INPUT RECORDS |
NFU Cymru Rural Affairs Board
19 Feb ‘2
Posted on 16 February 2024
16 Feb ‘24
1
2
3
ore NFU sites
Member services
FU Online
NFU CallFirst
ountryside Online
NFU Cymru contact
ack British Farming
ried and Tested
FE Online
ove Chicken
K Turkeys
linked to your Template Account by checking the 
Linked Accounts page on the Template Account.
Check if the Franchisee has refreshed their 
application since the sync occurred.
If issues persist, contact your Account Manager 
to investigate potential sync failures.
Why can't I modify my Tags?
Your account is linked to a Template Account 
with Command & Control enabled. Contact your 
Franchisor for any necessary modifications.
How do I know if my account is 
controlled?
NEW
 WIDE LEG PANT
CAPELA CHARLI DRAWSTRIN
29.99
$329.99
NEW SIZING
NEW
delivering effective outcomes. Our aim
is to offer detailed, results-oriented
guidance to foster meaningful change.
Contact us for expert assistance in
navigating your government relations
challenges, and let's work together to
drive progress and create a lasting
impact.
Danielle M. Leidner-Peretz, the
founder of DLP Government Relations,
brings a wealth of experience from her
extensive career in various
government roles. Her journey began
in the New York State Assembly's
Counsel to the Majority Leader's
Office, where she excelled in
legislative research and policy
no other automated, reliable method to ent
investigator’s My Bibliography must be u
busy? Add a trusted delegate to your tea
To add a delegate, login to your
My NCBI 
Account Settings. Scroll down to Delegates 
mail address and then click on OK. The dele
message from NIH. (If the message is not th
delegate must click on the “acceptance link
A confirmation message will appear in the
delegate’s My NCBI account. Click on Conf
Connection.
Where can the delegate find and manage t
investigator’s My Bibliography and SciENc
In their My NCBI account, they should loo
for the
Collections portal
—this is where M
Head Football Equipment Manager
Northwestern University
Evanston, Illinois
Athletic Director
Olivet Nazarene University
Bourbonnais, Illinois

--

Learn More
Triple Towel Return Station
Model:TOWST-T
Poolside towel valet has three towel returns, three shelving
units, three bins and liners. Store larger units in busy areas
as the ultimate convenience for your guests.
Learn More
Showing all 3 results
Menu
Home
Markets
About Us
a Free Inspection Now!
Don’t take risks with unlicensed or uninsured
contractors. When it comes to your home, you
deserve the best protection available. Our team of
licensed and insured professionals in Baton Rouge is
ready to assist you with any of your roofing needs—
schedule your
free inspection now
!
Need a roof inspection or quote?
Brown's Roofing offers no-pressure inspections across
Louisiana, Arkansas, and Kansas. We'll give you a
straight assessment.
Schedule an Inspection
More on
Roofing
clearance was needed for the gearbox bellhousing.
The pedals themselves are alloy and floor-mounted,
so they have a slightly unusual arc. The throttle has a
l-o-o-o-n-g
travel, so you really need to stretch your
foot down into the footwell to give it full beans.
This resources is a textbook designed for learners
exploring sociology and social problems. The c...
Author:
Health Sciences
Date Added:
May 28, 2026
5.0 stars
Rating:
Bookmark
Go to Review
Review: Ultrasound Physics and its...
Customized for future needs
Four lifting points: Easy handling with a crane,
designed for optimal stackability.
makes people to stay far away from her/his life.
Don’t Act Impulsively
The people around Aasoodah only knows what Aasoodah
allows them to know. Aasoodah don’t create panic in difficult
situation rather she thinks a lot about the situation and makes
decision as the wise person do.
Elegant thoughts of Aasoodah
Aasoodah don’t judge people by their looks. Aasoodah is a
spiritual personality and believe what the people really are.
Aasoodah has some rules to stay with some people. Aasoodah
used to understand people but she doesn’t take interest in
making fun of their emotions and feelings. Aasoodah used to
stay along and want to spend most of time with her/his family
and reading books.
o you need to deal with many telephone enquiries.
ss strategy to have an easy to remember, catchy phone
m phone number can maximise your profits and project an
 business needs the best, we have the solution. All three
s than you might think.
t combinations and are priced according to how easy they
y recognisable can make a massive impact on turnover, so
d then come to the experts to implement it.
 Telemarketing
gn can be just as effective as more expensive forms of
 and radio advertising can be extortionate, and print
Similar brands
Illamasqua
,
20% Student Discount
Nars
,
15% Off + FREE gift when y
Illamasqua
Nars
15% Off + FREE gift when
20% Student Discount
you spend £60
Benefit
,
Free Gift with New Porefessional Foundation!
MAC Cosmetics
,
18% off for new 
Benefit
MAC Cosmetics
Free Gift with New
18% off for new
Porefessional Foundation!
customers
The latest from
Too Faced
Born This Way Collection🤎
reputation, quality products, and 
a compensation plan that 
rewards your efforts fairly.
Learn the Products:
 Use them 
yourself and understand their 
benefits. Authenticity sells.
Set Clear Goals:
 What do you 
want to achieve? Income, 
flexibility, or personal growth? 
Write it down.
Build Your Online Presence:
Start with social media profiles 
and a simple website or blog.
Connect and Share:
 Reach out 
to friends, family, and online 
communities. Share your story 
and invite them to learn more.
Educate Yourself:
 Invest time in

* * *

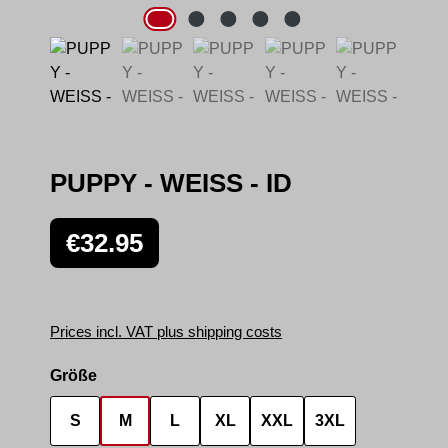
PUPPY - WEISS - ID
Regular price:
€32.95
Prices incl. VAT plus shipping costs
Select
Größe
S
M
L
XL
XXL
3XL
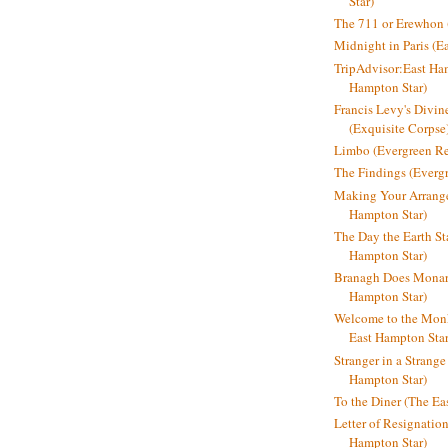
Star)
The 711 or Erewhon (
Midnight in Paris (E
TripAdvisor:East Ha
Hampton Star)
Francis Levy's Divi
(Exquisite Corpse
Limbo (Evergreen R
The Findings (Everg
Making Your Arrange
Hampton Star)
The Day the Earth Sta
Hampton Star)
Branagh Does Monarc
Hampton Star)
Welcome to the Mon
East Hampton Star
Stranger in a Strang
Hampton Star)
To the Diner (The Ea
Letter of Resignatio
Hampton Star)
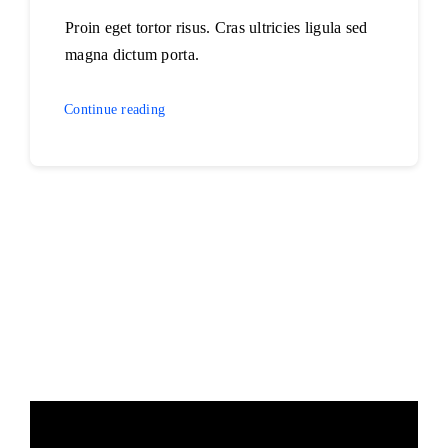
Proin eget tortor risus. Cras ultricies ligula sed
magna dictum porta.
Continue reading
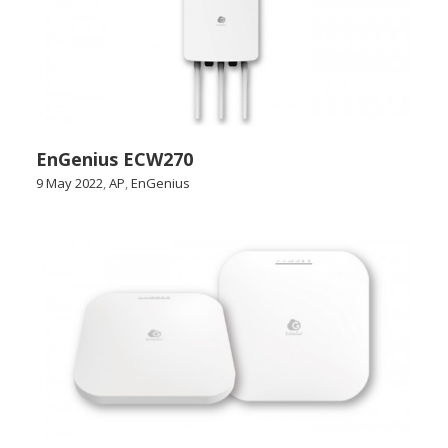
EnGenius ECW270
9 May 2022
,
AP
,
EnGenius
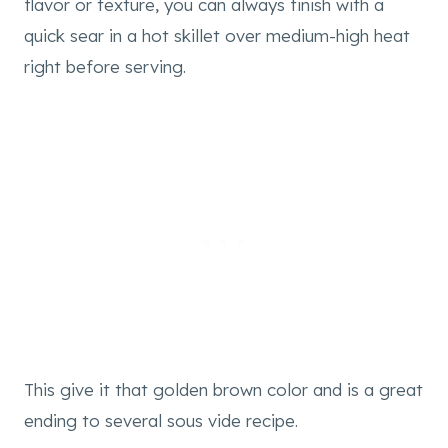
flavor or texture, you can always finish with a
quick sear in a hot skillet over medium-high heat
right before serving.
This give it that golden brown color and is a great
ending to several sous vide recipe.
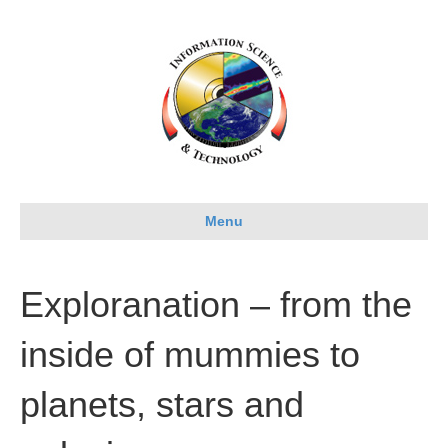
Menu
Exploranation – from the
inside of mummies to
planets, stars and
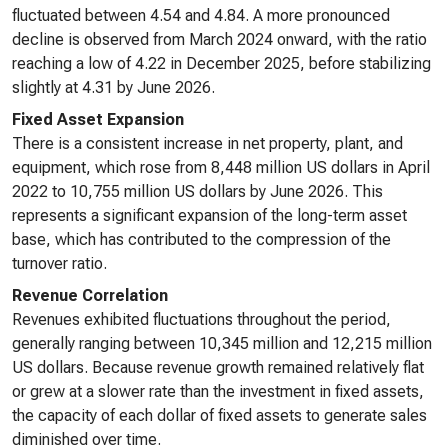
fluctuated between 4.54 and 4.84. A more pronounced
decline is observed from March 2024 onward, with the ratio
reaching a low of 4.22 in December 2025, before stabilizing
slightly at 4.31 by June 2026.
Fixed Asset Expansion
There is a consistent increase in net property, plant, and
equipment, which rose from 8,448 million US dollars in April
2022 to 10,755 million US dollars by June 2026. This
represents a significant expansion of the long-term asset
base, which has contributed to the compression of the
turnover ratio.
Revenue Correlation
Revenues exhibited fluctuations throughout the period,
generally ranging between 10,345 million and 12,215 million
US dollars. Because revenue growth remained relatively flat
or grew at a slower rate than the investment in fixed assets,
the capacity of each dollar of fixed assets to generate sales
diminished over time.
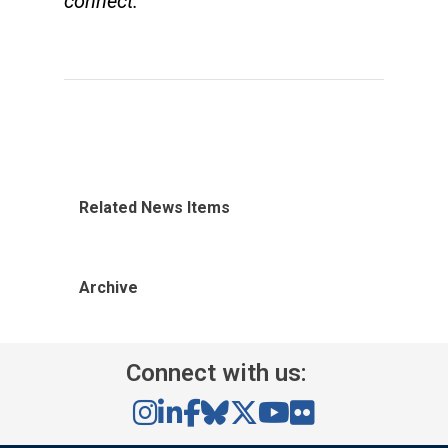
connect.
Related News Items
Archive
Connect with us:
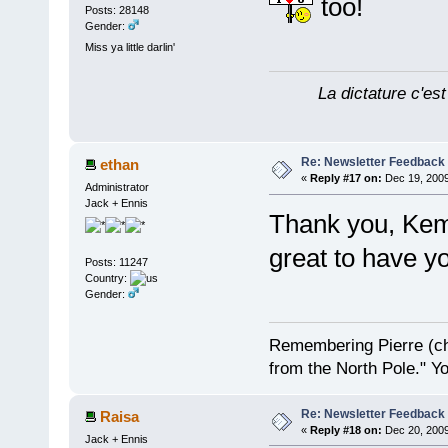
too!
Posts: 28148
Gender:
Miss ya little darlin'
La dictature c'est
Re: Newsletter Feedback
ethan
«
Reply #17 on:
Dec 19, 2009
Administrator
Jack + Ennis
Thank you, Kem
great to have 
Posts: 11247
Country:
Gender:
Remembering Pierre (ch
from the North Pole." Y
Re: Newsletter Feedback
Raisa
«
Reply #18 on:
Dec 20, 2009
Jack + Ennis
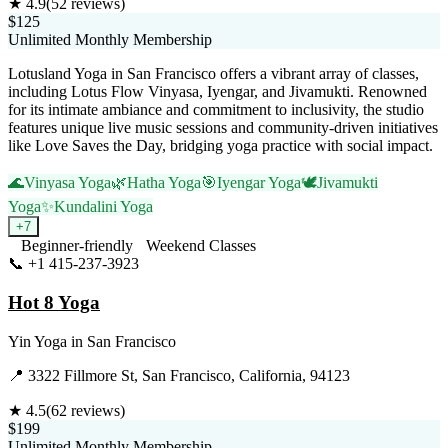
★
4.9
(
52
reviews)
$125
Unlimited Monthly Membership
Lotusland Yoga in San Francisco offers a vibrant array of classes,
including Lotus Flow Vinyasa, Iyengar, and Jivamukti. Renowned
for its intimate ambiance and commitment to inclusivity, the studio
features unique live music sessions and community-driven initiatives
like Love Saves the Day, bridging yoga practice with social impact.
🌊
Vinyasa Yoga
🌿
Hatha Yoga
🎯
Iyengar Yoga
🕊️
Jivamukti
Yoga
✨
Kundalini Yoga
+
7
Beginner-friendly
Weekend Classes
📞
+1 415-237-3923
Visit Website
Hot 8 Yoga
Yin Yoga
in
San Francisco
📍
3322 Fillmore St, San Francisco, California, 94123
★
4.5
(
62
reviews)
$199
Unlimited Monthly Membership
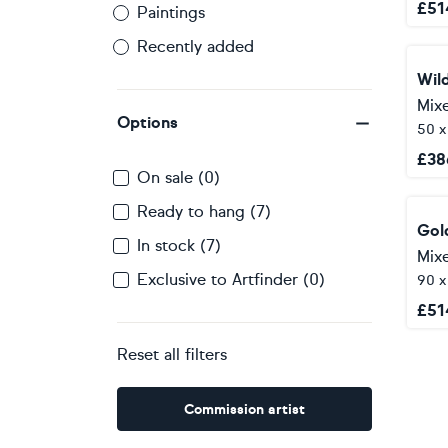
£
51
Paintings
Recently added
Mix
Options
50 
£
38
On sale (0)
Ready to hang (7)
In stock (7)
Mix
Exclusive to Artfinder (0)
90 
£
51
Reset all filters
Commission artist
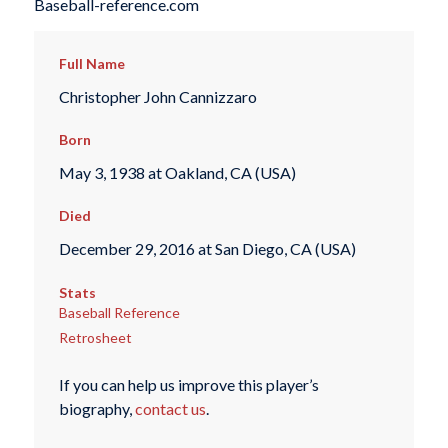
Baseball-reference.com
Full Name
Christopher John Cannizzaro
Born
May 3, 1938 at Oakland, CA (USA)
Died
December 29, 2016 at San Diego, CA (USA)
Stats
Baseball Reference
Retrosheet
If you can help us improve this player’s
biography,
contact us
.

WORK ITEM | What is needed is an exact copy of the lines above, from the one containing "challenges, and let's work together to" through the one containing "Bourbonnais, Illinois", with nothing added.

ANSWER TO THE EXERCISE |
challenges, and let's work together to
drive progress and create a lasting
impact.
Danielle M. Leidner-Peretz, the
founder of DLP Government Relations,
brings a wealth of experience from her
extensive career in various
government roles. Her journey began
in the New York State Assembly's
Counsel to the Majority Leader's
Office, where she excelled in
legislative research and policy
no other automated, reliable method to ent
investigator’s My Bibliography must be u
busy? Add a trusted delegate to your tea
To add a delegate, login to your
My NCBI 
Account Settings. Scroll down to Delegates 
mail address and then click on OK. The dele
message from NIH. (If the message is not th
delegate must click on the “acceptance link
A confirmation message will appear in the
delegate’s My NCBI account. Click on Conf
Connection.
Where can the delegate find and manage t
investigator’s My Bibliography and SciENc
In their My NCBI account, they should loo
for the
Collections portal
—this is where M
Head Football Equipment Manager
Northwestern University
Evanston, Illinois
Athletic Director
Olivet Nazarene University
Bourbonnais, Illinois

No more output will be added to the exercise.